(Electronics engineering source data)
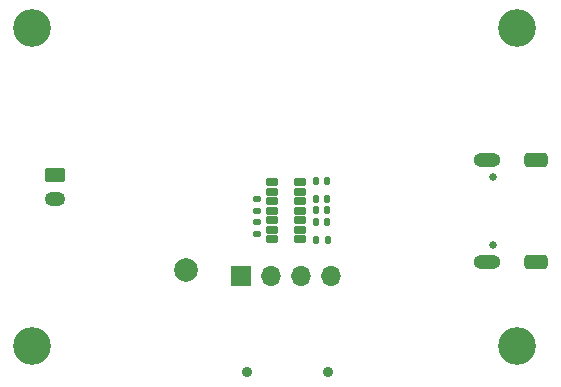
<source format=gbr>
%TF.GenerationSoftware,KiCad,Pcbnew,8.0.0*%
%TF.CreationDate,2024-05-02T00:18:50-07:00*%
%TF.ProjectId,ece16,65636531-362e-46b6-9963-61645f706362,rev?*%
%TF.SameCoordinates,Original*%
%TF.FileFunction,Soldermask,Bot*%
%TF.FilePolarity,Negative*%
%FSLAX46Y46*%
G04 Gerber Fmt 4.6, Leading zero omitted, Abs format (unit mm)*
G04 Created by KiCad (PCBNEW 8.0.0) date 2024-05-02 00:18:50*
%MOMM*%
%LPD*%
G01*
G04 APERTURE LIST*
G04 Aperture macros list*
%AMRoundRect*
0 Rectangle with rounded corners*
0 $1 Rounding radius*
0 $2 $3 $4 $5 $6 $7 $8 $9 X,Y pos of 4 corners*
0 Add a 4 corners polygon primitive as box body*
4,1,4,$2,$3,$4,$5,$6,$7,$8,$9,$2,$3,0*
0 Add four circle primitives for the rounded corners*
1,1,$1+$1,$2,$3*
1,1,$1+$1,$4,$5*
1,1,$1+$1,$6,$7*
1,1,$1+$1,$8,$9*
0 Add four rect primitives between the rounded corners*
20,1,$1+$1,$2,$3,$4,$5,0*
20,1,$1+$1,$4,$5,$6,$7,0*
20,1,$1+$1,$6,$7,$8,$9,0*
20,1,$1+$1,$8,$9,$2,$3,0*%
G04 Aperture macros list end*
%ADD10C,0.900000*%
%ADD11C,3.200000*%
%ADD12R,1.700000X1.700000*%
%ADD13O,1.700000X1.700000*%
%ADD14C,0.650000*%
%ADD15O,2.304000X1.204000*%
%ADD16RoundRect,0.301000X0.701000X-0.301000X0.701000X0.301000X-0.701000X0.301000X-0.701000X-0.301000X0*%
%ADD17C,2.000000*%
%ADD18RoundRect,0.250000X-0.625000X0.350000X-0.625000X-0.350000X0.625000X-0.350000X0.625000X0.350000X0*%
%ADD19O,1.750000X1.200000*%
%ADD20RoundRect,0.140000X0.140000X0.170000X-0.140000X0.170000X-0.140000X-0.170000X0.140000X-0.170000X0*%
%ADD21RoundRect,0.135000X0.135000X0.185000X-0.135000X0.185000X-0.135000X-0.185000X0.135000X-0.185000X0*%
%ADD22RoundRect,0.140000X-0.140000X-0.170000X0.140000X-0.170000X0.140000X0.170000X-0.140000X0.170000X0*%
%ADD23RoundRect,0.135000X-0.185000X0.135000X-0.185000X-0.135000X0.185000X-0.135000X0.185000X0.135000X0*%
%ADD24RoundRect,0.135000X0.185000X-0.135000X0.185000X0.135000X-0.185000X0.135000X-0.185000X-0.135000X0*%
%ADD25RoundRect,0.060400X-0.461600X-0.241600X0.461600X-0.241600X0.461600X0.241600X-0.461600X0.241600X0*%
%ADD26RoundRect,0.060400X0.461600X0.241600X-0.461600X0.241600X-0.461600X-0.241600X0.461600X-0.241600X0*%
G04 APERTURE END LIST*
D10*
%TO.C,S1*%
X132700000Y-72700000D03*
X139500000Y-72700000D03*
%TD*%
D11*
%TO.C,H1*%
X114500000Y-43500000D03*
%TD*%
D12*
%TO.C,U4*%
X132200000Y-64500000D03*
D13*
X134740000Y-64500000D03*
X137280000Y-64500000D03*
X139820000Y-64500000D03*
%TD*%
D14*
%TO.C,USB4105-GF-A1*%
X153482500Y-61890000D03*
X153482500Y-56110000D03*
D15*
X152982500Y-63320000D03*
X152982500Y-54680000D03*
D16*
X157162500Y-63320000D03*
X157162500Y-54680000D03*
%TD*%
D11*
%TO.C,H3*%
X114500000Y-70500000D03*
%TD*%
D17*
%TO.C,TP1*%
X127500000Y-64000000D03*
%TD*%
D11*
%TO.C,H2*%
X155500000Y-70500000D03*
%TD*%
%TO.C,H4*%
X155500000Y-43500000D03*
%TD*%
D18*
%TO.C,BT1*%
X116450000Y-56000000D03*
D19*
X116450000Y-58000000D03*
%TD*%
D20*
%TO.C,C12*%
X139480000Y-58000000D03*
X138520000Y-58000000D03*
%TD*%
D21*
%TO.C,R9*%
X139510000Y-61500000D03*
X138490000Y-61500000D03*
%TD*%
D22*
%TO.C,C13*%
X138520000Y-56500000D03*
X139480000Y-56500000D03*
%TD*%
D23*
%TO.C,R14*%
X133500000Y-57990000D03*
X133500000Y-59010000D03*
%TD*%
D24*
%TO.C,R8*%
X133500000Y-61010000D03*
X133500000Y-59990000D03*
%TD*%
D20*
%TO.C,C14*%
X139480000Y-58970000D03*
X138520000Y-58970000D03*
%TD*%
D25*
%TO.C,U6*%
X134805000Y-61400000D03*
X134805000Y-60600000D03*
X134805000Y-59800000D03*
X134805000Y-59000000D03*
X134805000Y-58200000D03*
X134805000Y-57400000D03*
X134805000Y-56600000D03*
D26*
X137195000Y-56600000D03*
X137195000Y-57400000D03*
X137195000Y-58200000D03*
X137195000Y-59000000D03*
X137195000Y-59800000D03*
X137195000Y-60600000D03*
X137195000Y-61400000D03*
%TD*%
D22*
%TO.C,C15*%
X138520000Y-59970000D03*
X139480000Y-59970000D03*
%TD*%
M02*

</source>
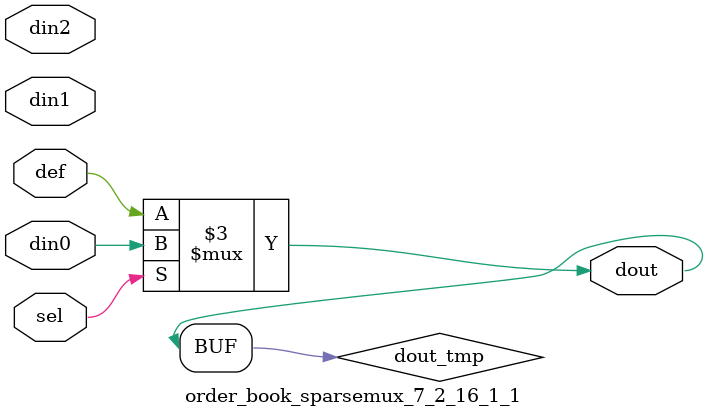
<source format=v>
`timescale 1ns / 1ps

module order_book_sparsemux_7_2_16_1_1 (din0,din1,din2,def,sel,dout);

parameter din0_WIDTH = 1;

parameter din1_WIDTH = 1;

parameter din2_WIDTH = 1;

parameter def_WIDTH = 1;
parameter sel_WIDTH = 1;
parameter dout_WIDTH = 1;

parameter [sel_WIDTH-1:0] CASE0 = 1;

parameter [sel_WIDTH-1:0] CASE1 = 1;

parameter [sel_WIDTH-1:0] CASE2 = 1;

parameter ID = 1;
parameter NUM_STAGE = 1;



input [din0_WIDTH-1:0] din0;

input [din1_WIDTH-1:0] din1;

input [din2_WIDTH-1:0] din2;

input [def_WIDTH-1:0] def;
input [sel_WIDTH-1:0] sel;

output [dout_WIDTH-1:0] dout;



reg [dout_WIDTH-1:0] dout_tmp;


always @ (*) begin
(* parallel_case *) case (sel)
    
    CASE0 : dout_tmp = din0;
    
    CASE1 : dout_tmp = din1;
    
    CASE2 : dout_tmp = din2;
    
    default : dout_tmp = def;
endcase
end


assign dout = dout_tmp;



endmodule

</source>
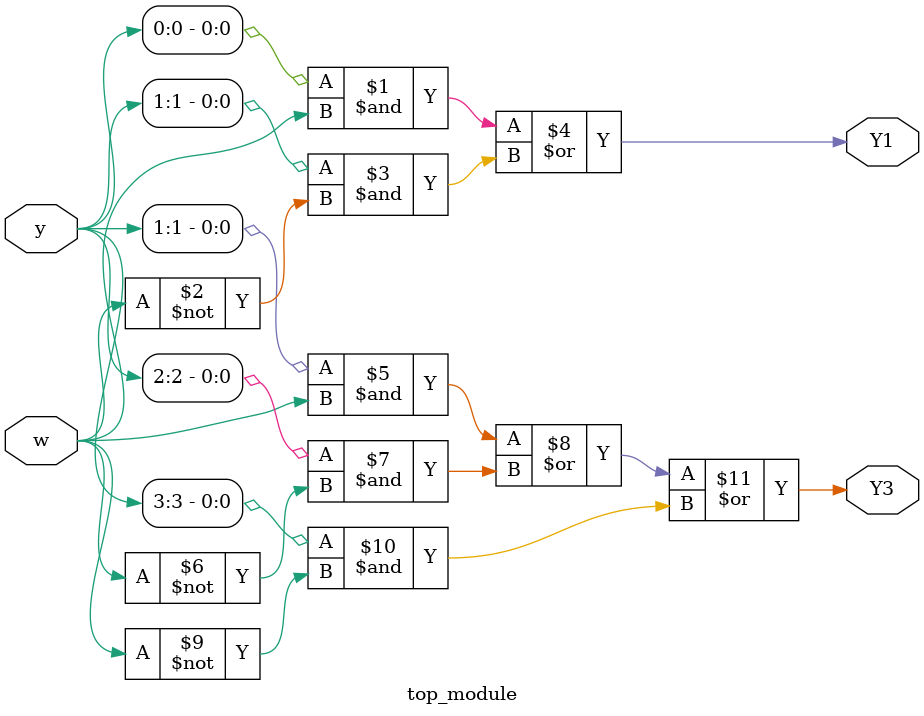
<source format=sv>
module top_module (
    input [5:0] y,
    input w,
    output Y1,
    output Y3
);

// Derive the Verilog expressions for Y1 and Y3 by inspection

// Y1 = y[0] & w + y[1] & ~w
assign Y1 = (y[0] & w) | (y[1] & ~w);

// Y3 = y[1] & w + y[2] & ~w + y[3] & ~w
assign Y3 = (y[1] & w) | (y[2] & ~w) | (y[3] & ~w);

endmodule

</source>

Exercise: Every entry belongs in the answer exactly as written, but no picture does.

Answer section:
<source format=gbr>
%TF.GenerationSoftware,KiCad,Pcbnew,8.0.0*%
%TF.CreationDate,2024-05-02T00:18:50-07:00*%
%TF.ProjectId,ece16,65636531-362e-46b6-9963-61645f706362,rev?*%
%TF.SameCoordinates,Original*%
%TF.FileFunction,Soldermask,Bot*%
%TF.FilePolarity,Negative*%
%FSLAX46Y46*%
G04 Gerber Fmt 4.6, Leading zero omitted, Abs format (unit mm)*
G04 Created by KiCad (PCBNEW 8.0.0) date 2024-05-02 00:18:50*
%MOMM*%
%LPD*%
G01*
G04 APERTURE LIST*
G04 Aperture macros list*
%AMRoundRect*
0 Rectangle with rounded corners*
0 $1 Rounding radius*
0 $2 $3 $4 $5 $6 $7 $8 $9 X,Y pos of 4 corners*
0 Add a 4 corners polygon primitive as box body*
4,1,4,$2,$3,$4,$5,$6,$7,$8,$9,$2,$3,0*
0 Add four circle primitives for the rounded corners*
1,1,$1+$1,$2,$3*
1,1,$1+$1,$4,$5*
1,1,$1+$1,$6,$7*
1,1,$1+$1,$8,$9*
0 Add four rect primitives between the rounded corners*
20,1,$1+$1,$2,$3,$4,$5,0*
20,1,$1+$1,$4,$5,$6,$7,0*
20,1,$1+$1,$6,$7,$8,$9,0*
20,1,$1+$1,$8,$9,$2,$3,0*%
G04 Aperture macros list end*
%ADD10C,0.900000*%
%ADD11C,3.200000*%
%ADD12R,1.700000X1.700000*%
%ADD13O,1.700000X1.700000*%
%ADD14C,0.650000*%
%ADD15O,2.304000X1.204000*%
%ADD16RoundRect,0.301000X0.701000X-0.301000X0.701000X0.301000X-0.701000X0.301000X-0.701000X-0.301000X0*%
%ADD17C,2.000000*%
%ADD18RoundRect,0.250000X-0.625000X0.350000X-0.625000X-0.350000X0.625000X-0.350000X0.625000X0.350000X0*%
%ADD19O,1.750000X1.200000*%
%ADD20RoundRect,0.140000X0.140000X0.170000X-0.140000X0.170000X-0.140000X-0.170000X0.140000X-0.170000X0*%
%ADD21RoundRect,0.135000X0.135000X0.185000X-0.135000X0.185000X-0.135000X-0.185000X0.135000X-0.185000X0*%
%ADD22RoundRect,0.140000X-0.140000X-0.170000X0.140000X-0.170000X0.140000X0.170000X-0.140000X0.170000X0*%
%ADD23RoundRect,0.135000X-0.185000X0.135000X-0.185000X-0.135000X0.185000X-0.135000X0.185000X0.135000X0*%
%ADD24RoundRect,0.135000X0.185000X-0.135000X0.185000X0.135000X-0.185000X0.135000X-0.185000X-0.135000X0*%
%ADD25RoundRect,0.060400X-0.461600X-0.241600X0.461600X-0.241600X0.461600X0.241600X-0.461600X0.241600X0*%
%ADD26RoundRect,0.060400X0.461600X0.241600X-0.461600X0.241600X-0.461600X-0.241600X0.461600X-0.241600X0*%
G04 APERTURE END LIST*
D10*
%TO.C,S1*%
X132700000Y-72700000D03*
X139500000Y-72700000D03*
%TD*%
D11*
%TO.C,H1*%
X114500000Y-43500000D03*
%TD*%
D12*
%TO.C,U4*%
X132200000Y-64500000D03*
D13*
X134740000Y-64500000D03*
X137280000Y-64500000D03*
X139820000Y-64500000D03*
%TD*%
D14*
%TO.C,USB4105-GF-A1*%
X153482500Y-61890000D03*
X153482500Y-56110000D03*
D15*
X152982500Y-63320000D03*
X152982500Y-54680000D03*
D16*
X157162500Y-63320000D03*
X157162500Y-54680000D03*
%TD*%
D11*
%TO.C,H3*%
X114500000Y-70500000D03*
%TD*%
D17*
%TO.C,TP1*%
X127500000Y-64000000D03*
%TD*%
D11*
%TO.C,H2*%
X155500000Y-70500000D03*
%TD*%
%TO.C,H4*%
X155500000Y-43500000D03*
%TD*%
D18*
%TO.C,BT1*%
X116450000Y-56000000D03*
D19*
X116450000Y-58000000D03*
%TD*%
D20*
%TO.C,C12*%
X139480000Y-58000000D03*
X138520000Y-58000000D03*
%TD*%
D21*
%TO.C,R9*%
X139510000Y-61500000D03*
X138490000Y-61500000D03*
%TD*%
D22*
%TO.C,C13*%
X138520000Y-56500000D03*
X139480000Y-56500000D03*
%TD*%
D23*
%TO.C,R14*%
X133500000Y-57990000D03*
X133500000Y-59010000D03*
%TD*%
D24*
%TO.C,R8*%
X133500000Y-61010000D03*
X133500000Y-59990000D03*
%TD*%
D20*
%TO.C,C14*%
X139480000Y-58970000D03*
X138520000Y-58970000D03*
%TD*%
D25*
%TO.C,U6*%
X134805000Y-61400000D03*
X134805000Y-60600000D03*
X134805000Y-59800000D03*
X134805000Y-59000000D03*
X134805000Y-58200000D03*
X134805000Y-57400000D03*
X134805000Y-56600000D03*
D26*
X137195000Y-56600000D03*
X137195000Y-57400000D03*
X137195000Y-58200000D03*
X137195000Y-59000000D03*
X137195000Y-59800000D03*
X137195000Y-60600000D03*
X137195000Y-61400000D03*
%TD*%
D22*
%TO.C,C15*%
X138520000Y-59970000D03*
X139480000Y-59970000D03*
%TD*%
M02*

</source>
<source format=v>
`timescale 1ns / 1ps

module order_book_sparsemux_7_2_16_1_1 (din0,din1,din2,def,sel,dout);

parameter din0_WIDTH = 1;

parameter din1_WIDTH = 1;

parameter din2_WIDTH = 1;

parameter def_WIDTH = 1;
parameter sel_WIDTH = 1;
parameter dout_WIDTH = 1;

parameter [sel_WIDTH-1:0] CASE0 = 1;

parameter [sel_WIDTH-1:0] CASE1 = 1;

parameter [sel_WIDTH-1:0] CASE2 = 1;

parameter ID = 1;
parameter NUM_STAGE = 1;



input [din0_WIDTH-1:0] din0;

input [din1_WIDTH-1:0] din1;

input [din2_WIDTH-1:0] din2;

input [def_WIDTH-1:0] def;
input [sel_WIDTH-1:0] sel;

output [dout_WIDTH-1:0] dout;



reg [dout_WIDTH-1:0] dout_tmp;


always @ (*) begin
(* parallel_case *) case (sel)
    
    CASE0 : dout_tmp = din0;
    
    CASE1 : dout_tmp = din1;
    
    CASE2 : dout_tmp = din2;
    
    default : dout_tmp = def;
endcase
end


assign dout = dout_tmp;



endmodule

</source>
<source format=sv>
module top_module (
    input [5:0] y,
    input w,
    output Y1,
    output Y3
);

// Derive the Verilog expressions for Y1 and Y3 by inspection

// Y1 = y[0] & w + y[1] & ~w
assign Y1 = (y[0] & w) | (y[1] & ~w);

// Y3 = y[1] & w + y[2] & ~w + y[3] & ~w
assign Y3 = (y[1] & w) | (y[2] & ~w) | (y[3] & ~w);

endmodule

</source>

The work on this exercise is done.